Assim como no Sebo das Flores e no Beta Aquarius, o acervo da Livraria Berinjela é principalmente oriundo de trocas particulares com pessoas interessadas em vender seus estoques literários. Embora também sejam feitas divulgações nas redes sociais, aplicativos e jornais, a relação direta com um público amante da literatura ainda é a fonte principal dos estoques desses sebos. “O grande diferencial de um sebo para uma livraria é o público. O universo dos livros usados é imensamente maior do que o de uma livraria de livros novos”, diz Chomsky.
Sebos do Rio
O Rio de Janeiro é a segunda cidade com mais sebos do Brasil, perdendo somente para São Paulo. Um levantamento feito pelo Rampas com dados da plataforma Google Maps indica que o município conta com cerca de 60 sebos, incluindo estabelecimentos e barracas, sendo o Centro a região com a maior concentração desse tipo de comércio. Apesar da crise do varejo livreiro, que, segundo a Confederação Nacional do Comércio de Bens, Serviços e Turismo (CNC) fechou cerca de 1000 livrarias só no Rio de Janeiro na década passada, os sebos ainda resistem às crises do mercado.
Mapa com alguns dos principais sebos do Rio de Janeiro. Criado no Google My Maps.
Relíquias preservadas
Os sebos cumprem diversos papéis no universo livreiro. A proeminência deles na preservação de edições de livros que não são mais publicadas ou de revistas que já não estão em circulação é notável. Chomsky, da Livraria Berinjela, comenta que parte significativa do acervo de seu negócio é composto por textos que não mais são publicados. Além disso, esses estabelecimentos podem ser um verdadeiro relicário para interessados em exemplares únicos. Livros autografados por Zico e Ortega y Gasset já ocuparam as prateleiras do Sebo das Flores, por exemplo
Outro aspecto importante dos sebos é a democratização do acesso à leitura. Segundo pesquisa do Nielsen BookData de 2023, somente 16% da população brasileira compra livros anualmente – e uma das razões para o fenômeno é o preço dos artigos literários. Segundo levantamento do Painel do Varejo de Livros do Brasil, o valor médio de um livro está em R$ 54,50 e com tendência de aumento. Ao passo que exemplares em boa qualidade custam em média 20 reais em sebos, os mesmos títulos são encontrados pelo dobro desse valor em livrarias ou lojas virtuais.
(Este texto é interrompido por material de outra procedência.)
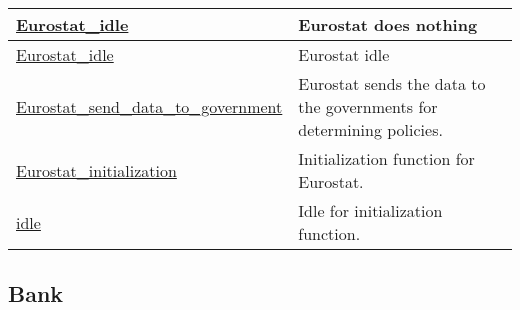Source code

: \documentclass[a4paper,11pt]{article}
\begin{document}
\begin{landscape}
\begin{longtable}[H!]{ll}
\midrule
\url{Eurostat_idle} \index{\url{Eurostat_idle}} & \parbox{10cm}{Eurostat does nothing} \\
\midrule
\url{Eurostat_idle}  & \parbox{10cm}{Eurostat idle} \\
\midrule
\url{Eurostat_send_data_to_government}  & \parbox{10cm}{Eurostat sends the data to the governments for determining policies.} \\
\midrule
\url{Eurostat_initialization}  & \parbox{10cm}{Initialization function for Eurostat.} \\
\midrule
\url{idle}  & \parbox{10cm}{Idle for initialization function.} \\
\end{longtable}
\end{landscape}



\clearpage
\subsection{Bank}
\end{document}
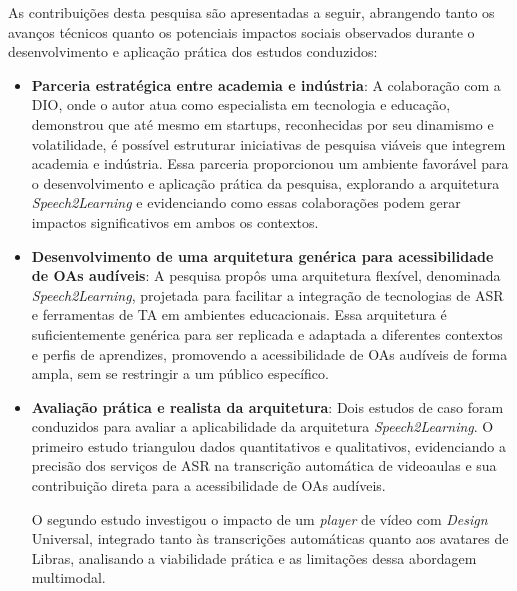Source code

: 
As contribuições desta pesquisa são apresentadas a seguir, abrangendo tanto os avanços técnicos quanto os potenciais impactos sociais observados durante o desenvolvimento e aplicação prática dos estudos conduzidos:

\begin{itemize} 

    \item \textbf{Parceria estratégica entre academia e indústria}: A colaboração com a DIO, onde o autor atua como especialista em tecnologia e educação, demonstrou que até mesmo em startups, reconhecidas por seu dinamismo e volatilidade, é possível estruturar iniciativas de pesquisa viáveis que integrem academia e indústria. Essa parceria proporcionou um ambiente favorável para o desenvolvimento e aplicação prática da pesquisa, explorando a arquitetura \textit{Speech2Learning} e evidenciando como essas colaborações podem gerar impactos significativos em ambos os contextos.

    \item \textbf{Desenvolvimento de uma arquitetura genérica para acessibilidade de OAs audíveis}: A pesquisa propôs uma arquitetura flexível, denominada \textit{Speech2Learning}, projetada para facilitar a integração de tecnologias de ASR e ferramentas de TA em ambientes educacionais. Essa arquitetura é suficientemente genérica para ser replicada e adaptada a diferentes contextos e perfis de aprendizes, promovendo a acessibilidade de OAs audíveis de forma ampla, sem se restringir a um público específico.

    \item \textbf{Avaliação prática e realista da arquitetura}: Dois estudos de caso foram conduzidos para avaliar a aplicabilidade da arquitetura \textit{Speech2Learning}. O primeiro estudo triangulou dados quantitativos e qualitativos, evidenciando a precisão dos serviços de ASR na transcrição automática de videoaulas e sua contribuição direta para a acessibilidade de OAs audíveis. 
    
    O segundo estudo investigou o impacto de um \textit{player} de vídeo com \textit{Design} Universal, integrado tanto às transcrições automáticas quanto aos avatares de Libras, analisando a viabilidade prática e as limitações dessa abordagem multimodal.


\end{itemize}
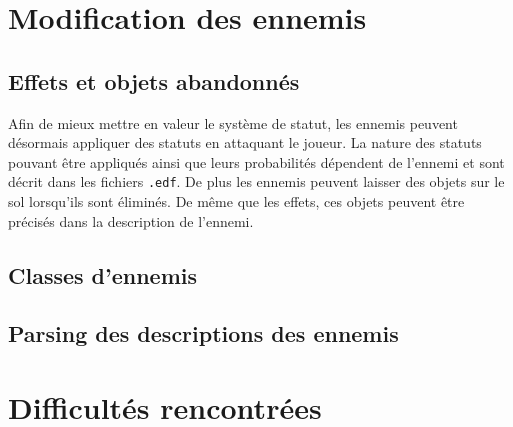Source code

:\documentclass[10pt,a4paper]{article}
\begin{document}
\section{Modification des ennemis}
\subsection{Effets et objets abandonnés}
Afin de mieux mettre en valeur le système de statut, les ennemis peuvent désormais appliquer des statuts en attaquant le joueur. La nature des statuts pouvant être appliqués ainsi que leurs probabilités dépendent de l'ennemi et sont décrit dans les fichiers \texttt{.edf}. De plus les ennemis peuvent laisser des objets sur le sol lorsqu'ils sont éliminés. De même que les effets, ces objets peuvent être précisés dans la description de l'ennemi.

\subsection{Classes d'ennemis}

\subsection{Parsing des descriptions des ennemis}

\section{Difficultés rencontrées}
\end{document}
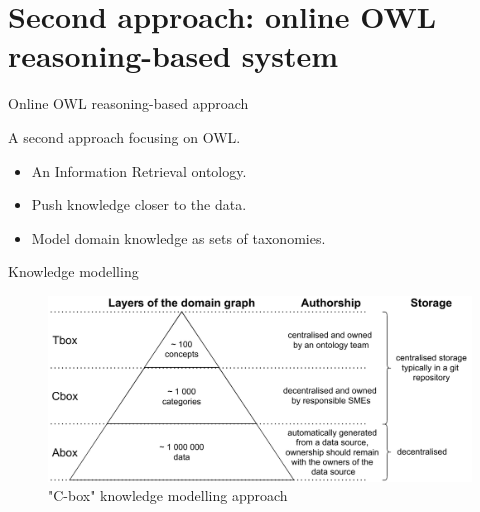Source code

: \section{Second approach: online OWL reasoning-based system}

\begin{frame}{Online OWL reasoning-based approach}

    A second approach focusing on OWL.
    
    \begin{itemize}
        \item An Information Retrieval ontology.
        \item Push knowledge closer to the data.
        \item Model domain knowledge as sets of taxonomies. 
    \end{itemize}

\end{frame}

\begin{frame}{Knowledge modelling}

    \begin{figure} [H]
        \begin{center}
            \includegraphics[scale=0.5]{images/TboxAboxCboxLayers.pdf} 
            \caption{"C-box" knowledge modelling approach} 
        \end{center}
    \end{figure}

\end{frame}

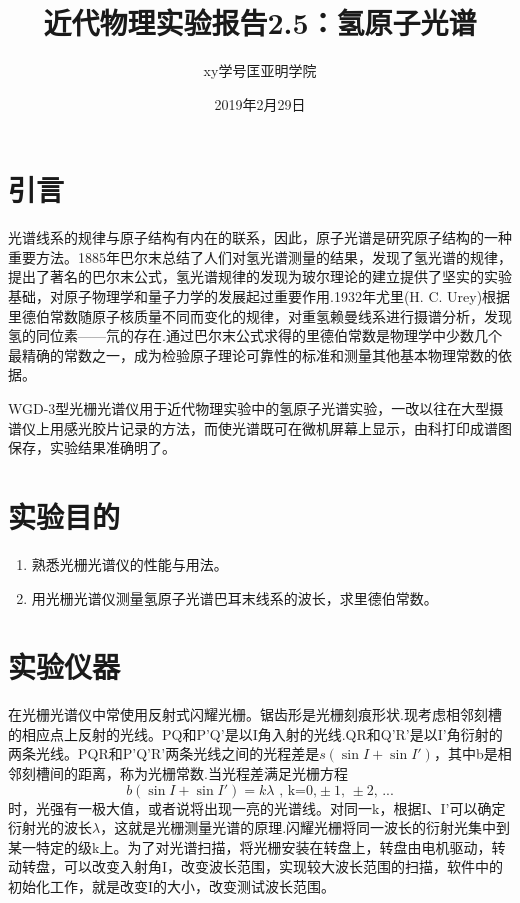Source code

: \documentclass[a4paper]{article}
\title{近代物理实验报告2.5：氢原子光谱}
\author{xy\quad 学号\quad 匡亚明学院}
\date{2019年2月29日}
\begin{document}
\maketitle


\section{引言}
光谱线系的规律与原子结构有内在的联系，因此，原子光谱是研究原子结构的一种重要方法。1885年巴尔末总结了人们对氢光谱测量的结果，发现了氢光谱的规律，提出了著名的巴尔末公式，氢光谱规律的发现为玻尔理论的建立提供了坚实的实验基础，对原子物理学和量子力学的发展起过重要作用.1932年尤里(H. C. Urey)根据里德伯常数随原子核质量不同而变化的规律，对重氢赖曼线系进行摄谱分析，发现氢的同位素——氘的存在.通过巴尔末公式求得的里德伯常数是物理学中少数几个最精确的常数之一，成为检验原子理论可靠性的标准和测量其他基本物理常数的依据。

WGD-3型光栅光谱仪用于近代物理实验中的氢原子光谱实验，一改以往在大型摄谱仪上用感光胶片记录的方法，而使光谱既可在微机屏幕上显示，由科打印成谱图保存，实验结果准确明了。

\section{实验目的}
\begin{enumerate}
\item 熟悉光栅光谱仪的性能与用法。
\item 用光栅光谱仪测量氢原子光谱巴耳末线系的波长，求里德伯常数。
\end{enumerate}

\section{实验仪器}
在光栅光谱仪中常使用反射式闪耀光栅。锯齿形是光栅刻痕形状.现考虑相邻刻槽的相应点上反射的光线。PQ和P'Q'是以I角入射的光线.QR和Q'R'是以I'角衍射的两条光线。PQR和P'Q'R'两条光线之间的光程差是$s(\sin I+\sin I')$，其中b是相邻刻槽间的距离，称为光栅常数.当光程差满足光栅方程
\begin{equation}
b(\sin I+\sin I') = k\lambda\text{ , k=0,}\pm\text{1, }\pm\text{2, ...}
\end{equation}
时，光强有一极大值，或者说将出现一亮的光谱线。对同一k，根据I、I'可以确定衍射光的波长$\lambda$，这就是光栅测量光谱的原理.闪耀光栅将同一波长的衍射光集中到某一特定的级k上。为了对光谱扫描，将光栅安装在转盘上，转盘由电机驱动，转动转盘，可以改变入射角I，改变波长范围，实现较大波长范围的扫描，软件中的初始化工作，就是改变I的大小，改变测试波长范围。
\end{document}

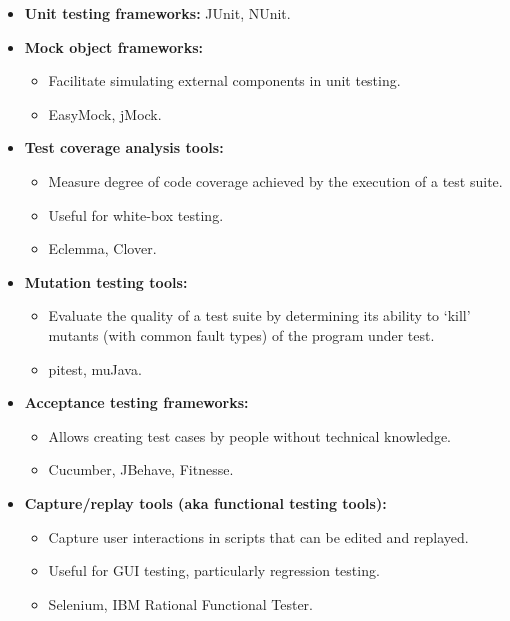 \documentclass[../ESOF_notes.tex]{subfiles}
\begin{document}
\begin{itemize}
    \item \textbf{Unit testing frameworks:} JUnit, NUnit.
    \item \textbf{Mock object frameworks:}
          \begin{itemize}
              \item Facilitate simulating external components in unit testing.
              \item EasyMock, jMock.
          \end{itemize}
    \item \textbf{Test coverage analysis tools:}
          \begin{itemize}
              \item Measure degree of code coverage
                    achieved by the execution of a test suite.
              \item Useful for white-box testing.
              \item Eclemma, Clover.
          \end{itemize}
    \item \textbf{Mutation testing tools:}
          \begin{itemize}
              \item Evaluate the quality of a test suite by
                    determining its ability to ‘kill’ mutants
                    (with common fault types) of the program under test.
              \item pitest, muJava.
          \end{itemize}
    \item \textbf{Acceptance testing frameworks:}
          \begin{itemize}
              \item Allows creating test cases by people
                    without technical knowledge.
              \item Cucumber, JBehave, Fitnesse.
          \end{itemize}
    \item \textbf{Capture/replay tools (aka functional testing tools):}
          \begin{itemize}
              \item Capture user interactions in scripts
                    that can be edited and replayed.
              \item Useful for GUI testing, particularly
                    regression testing.
              \item Selenium, IBM Rational Functional Tester.

\end{itemize}
\end{itemize}
\end{document}

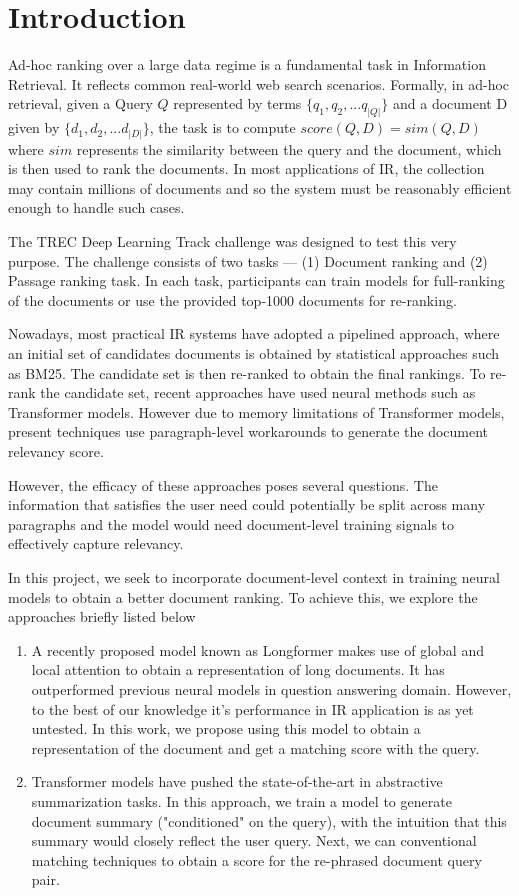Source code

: \documentclass[sigconf, nonacm=true]{acmart}
\begin{document}
\section{Introduction}

Ad-hoc ranking over a large data regime is a fundamental task in Information Retrieval. It reflects common real-world web search scenarios. Formally, in ad-hoc retrieval, given a Query $Q$ represented by terms $\{ q_1, q_2, ... q_{|Q|} \}$ and a document D given by $\{ d_1, d_2, ... d_{|D|} \}$, the task is to compute $score(Q, D) = sim(Q, D)$ where $sim$ represents the similarity between the query and the document, which is then used to rank the documents. In most applications of IR, the collection may contain millions of documents and so the system must be reasonably efficient enough to handle such cases.

The TREC Deep Learning Track challenge was designed to test this very purpose. The challenge consists of two tasks --- (1) Document ranking and (2) Passage ranking task. In each task, participants can train models for full-ranking of the documents or use the provided top-1000  documents for re-ranking.

Nowadays, most practical IR systems have adopted a pipelined approach, where an initial set of candidates documents is obtained by statistical approaches such as BM25. The candidate set is then re-ranked to obtain the final rankings. To re-rank the candidate set, recent approaches have used neural methods such as Transformer models. However due to memory limitations of Transformer models, present techniques use paragraph-level workarounds to generate the document relevancy score.

However, the efficacy of these approaches poses several questions. The information that satisfies the user need could potentially be split across many paragraphs and the model would need document-level training signals to effectively capture relevancy.

In this project, we seek to incorporate document-level context in training neural models to obtain a better document ranking. To achieve this, we explore the approaches briefly listed below

\begin{enumerate}
  \item A recently proposed model known as Longformer \cite{Beltagy2020LongformerTL} makes use of global and local attention to obtain a representation of long documents. It has outperformed previous neural models in question answering domain. However, to the best of our knowledge it's performance in IR application is as yet untested. In this work, we propose using this model to obtain a representation of the document and get a matching score with the query.
  \item Transformer models have pushed the state-of-the-art in abstractive summarization tasks. In this approach, we train a model to generate document summary ("conditioned" on the query), with the intuition that this summary would closely reflect the user query. Next, we can conventional matching techniques to obtain a score for the re-phrased document query pair.
\end{enumerate}
\end{document}
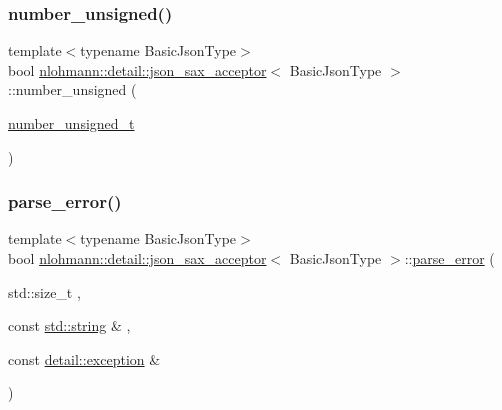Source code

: \subsubsection{\texorpdfstring{number\+\_\+unsigned()}{number\_unsigned()}}
{\footnotesize\ttfamily template$<$typename Basic\+Json\+Type$>$ \\
bool \hyperlink{classnlohmann_1_1detail_1_1json__sax__acceptor}{nlohmann\+::detail\+::json\+\_\+sax\+\_\+acceptor}$<$ Basic\+Json\+Type $>$\+::number\+\_\+unsigned (\begin{DoxyParamCaption}\item[{\hyperlink{classnlohmann_1_1detail_1_1json__sax__acceptor_ae07454608ea6f3cfb765f95e3c850043}{number\+\_\+unsigned\+\_\+t}}]{ }\end{DoxyParamCaption})\hspace{0.3cm}{\ttfamily [inline]}}

\mbox{\label{classnlohmann_1_1detail_1_1json__sax__acceptor_a95bb3e8b6feaa523ecda8106fb5e38e3}} 
\subsubsection{\texorpdfstring{parse\+\_\+error()}{parse\_error()}}
{\footnotesize\ttfamily template$<$typename Basic\+Json\+Type$>$ \\
bool \hyperlink{classnlohmann_1_1detail_1_1json__sax__acceptor}{nlohmann\+::detail\+::json\+\_\+sax\+\_\+acceptor}$<$ Basic\+Json\+Type $>$\+::\hyperlink{classnlohmann_1_1detail_1_1parse__error}{parse\+\_\+error} (\begin{DoxyParamCaption}\item[{std\+::size\+\_\+t}]{,  }\item[{const \hyperlink{namespacenlohmann_1_1detail_a1ed8fc6239da25abcaf681d30ace4985ab45cffe084dd3d20d928bee85e7b0f21}{std\+::string} \&}]{,  }\item[{const \hyperlink{classnlohmann_1_1detail_1_1exception}{detail\+::exception} \&}]{ }\end{DoxyParamCaption})\hspace{0.3cm}{\ttfamily [inline]}}

\mbox{\label{classnlohmann_1_1detail_1_1json__sax__acceptor_a8238e8090cbb4ed8a22cbc97bfb833a5}} 
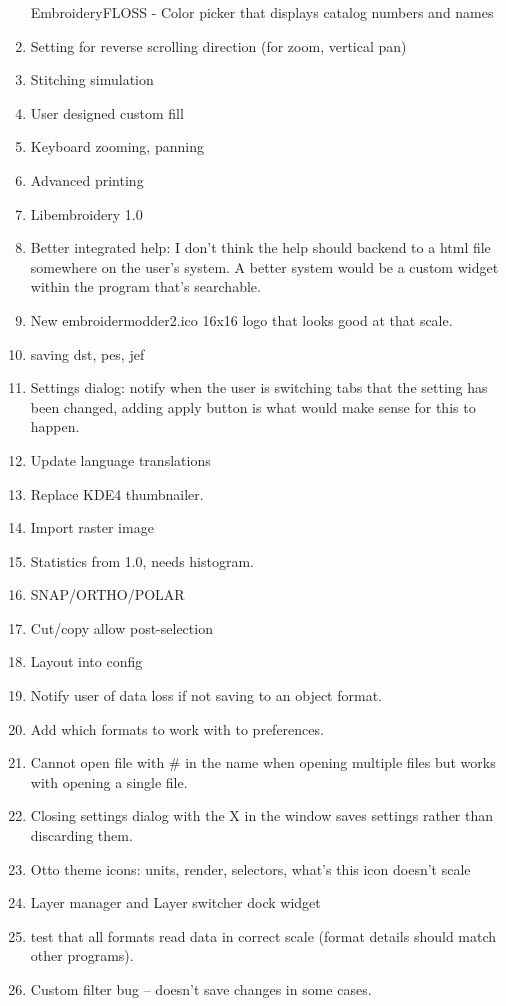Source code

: \begin{enumerate}
  EmbroideryFLOSS - Color picker that displays catalog numbers and names
\item
  Setting for reverse scrolling direction (for zoom, vertical pan)
\item
  Stitching simulation
\item
  User designed custom fill
\item
  Keyboard zooming, panning
\item
  Advanced printing
\item
  Libembroidery 1.0
\item
  Better integrated help: I don't think the help should backend to a
  html file somewhere on the user's system. A better system would be a
  custom widget within the program that's searchable.
\item
  New embroidermodder2.ico 16x16 logo that looks good at that scale.
\item
  saving dst, pes, jef
\item
  Settings dialog: notify when the user is switching tabs that the
  setting has been changed, adding apply button is what would make sense
  for this to happen.
\item
  Update language translations
\item
  Replace KDE4 thumbnailer.
\item
  Import raster image
\item
  Statistics from 1.0, needs histogram.
\item
  SNAP/ORTHO/POLAR
\item
  Cut/copy allow post-selection
\item
  Layout into config
\item
  Notify user of data loss if not saving to an object format.
\item
  Add which formats to work with to preferences.
\item
  Cannot open file with \# in the name when opening multiple files but
  works with opening a single file.
\item
  Closing settings dialog with the X in the window saves settings rather
  than discarding them.
\item
  Otto theme icons: units, render, selectors, what's this icon doesn't
  scale
\item
  Layer manager and Layer switcher dock widget
\item
  test that all formats read data in correct scale (format details
  should match other programs).
\item
  Custom filter bug -- doesn't save changes in some cases.
\end{enumerate}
A faixa de preços acessível faz dos sebos as opções mais rentáveis para o consumo literário e permite um maior estímulo ao mundo da leitura. “As bibliotecas dos sebos estão à disposição tanto como porta de entrada a iniciantes do universo literário, quanto a leitores já experientes, donos de acervos literários imensos, e tudo por um excelente preço”, comenta a proprietária do Beta Aquarius, que não é a única a defender o cunho democrático desses espaços que, há décadas, permanecem abertos para todos.